Why is this important? Because in issuing its proposed carbon pollution standards under Section 111(b) of the CAA on September 20, 2013, EPA concluded that partial carbon capture and storage (CSS) is feasible and available in the marketplace and therefore “adequately demonstrated”. EPA based its conclusion on existing DOE and other reports and literature, citing the fact that two coal-fired power plants with partial CCS are currently under construction. Unfortunately those two cited coal-fired power plants received some measure of federal government funding under the very program established by the Energy Policy Act of 2005.
EPA’s statutory obligation is to set 111(b) standards that must reflect the “best system of emission reductions” (BESR) that has been “adequately demonstrated” – taking into account environmental impacts, cost factors and energy requirements. In setting BSER for coal under re-issued proposal, EPA based its proposal on the partial use of CCS technology.

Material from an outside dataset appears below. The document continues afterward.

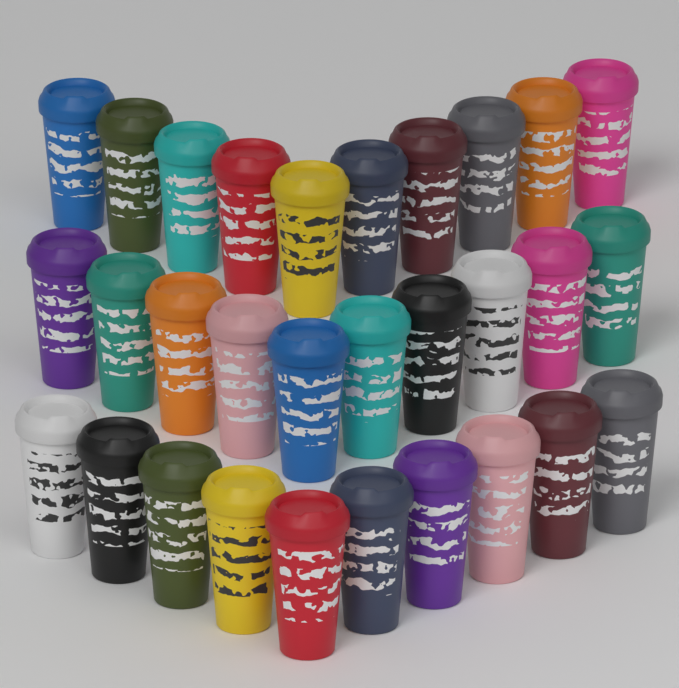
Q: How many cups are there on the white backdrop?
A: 30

The above-referenced 15962(i) of the Energy Policy Act of 2005 doesn’t appear to have been factored into EPA’s Septemeber 20 proposed rule. It is definitely a wonder why the 2005 statutory proscription on identifying certain subsidized technologies as “adequately demonstrated” wasn’t mentioned when EPA was citing subsidized CCS technologies as evidence that CCS technology is adequately demonstrated . Normally, these types of issues are uncovered in pre-proposal inter-agency review processes where the Department of Energy, which would have known about the issue, would have spotted it. But it apparently wasn’t. Maybe it was an oversight, maybe not. The House committee leadership think it is such a big deal that they’re asking the Administrator to withdraw the proposed carbon pollution standards.
Regardless, bringing §15962(i) into public discourse will cause some political headaches for the administration. But this maynot be as big a legal issue as the Republicans in the House think it is. That said, it also may be a bigger deal than most environmental NGOs think (see “Smoke from Capitol Hill”).

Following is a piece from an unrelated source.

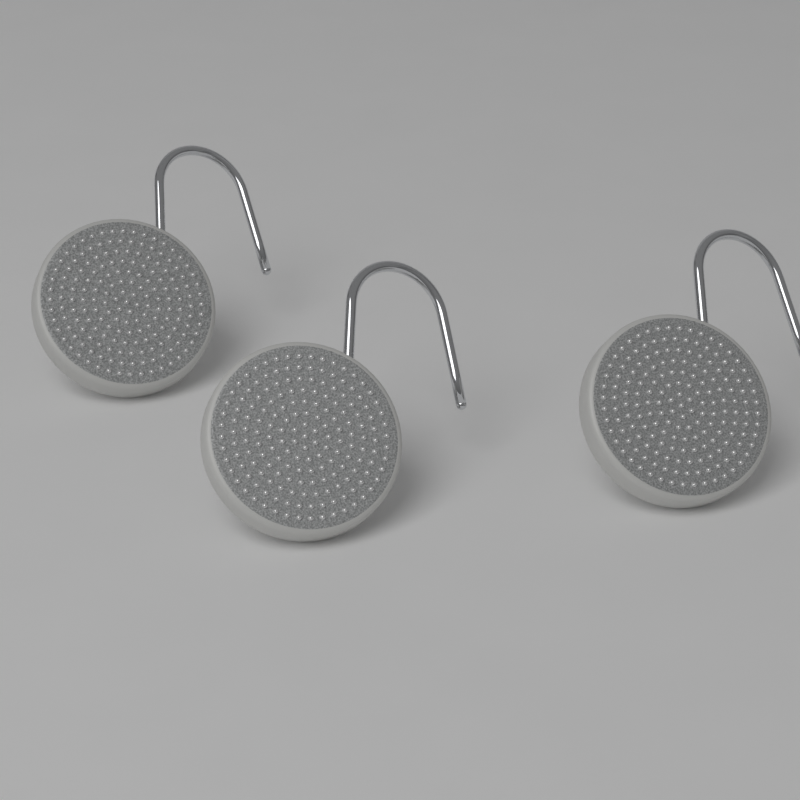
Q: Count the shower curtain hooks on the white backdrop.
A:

It is not clear whether EPA can still defend a final rule using other evidence (assuming the rule will be challenged, which it will be). EPA will therefore spend the next few months considering (among the myriad other issues raised by the proposal) how it will finalize the rule in a manner that relies on CCS literature and outside evidence of CCS feasibility rather than citing to the example subsidized facilities (or cited to them, but in a manner that explains that is not the sole basis for EPA’s determination). It is likely EPA will be able to so rely. But politically speaking, this is going to be awkward. EPA would be relying on *literature* about CCS technology rather than in-the-ground US-based projects using CCS technology to conclude CCS is adequately demonstrated – thereby setting performance standard for new coal plants that is only achievable if CCS is employed.
EPA and the administration has already made the decision to move forward aggressively with carbon pollution standards. Notwithstanding these new optics and litigation risks, EPA could stick to their guns and explain away the §15962(i) proscription in a final rule in a way that highlights the meaning of the word “solely” (re-read the 15962(i) language above and Dan Lashof’s NRDC post), or it may make drastic changes by altering the final rule to make things CCS-ready and set a non-CCS CO2lbs/MWh, or alternately setting an efficiency-based standard.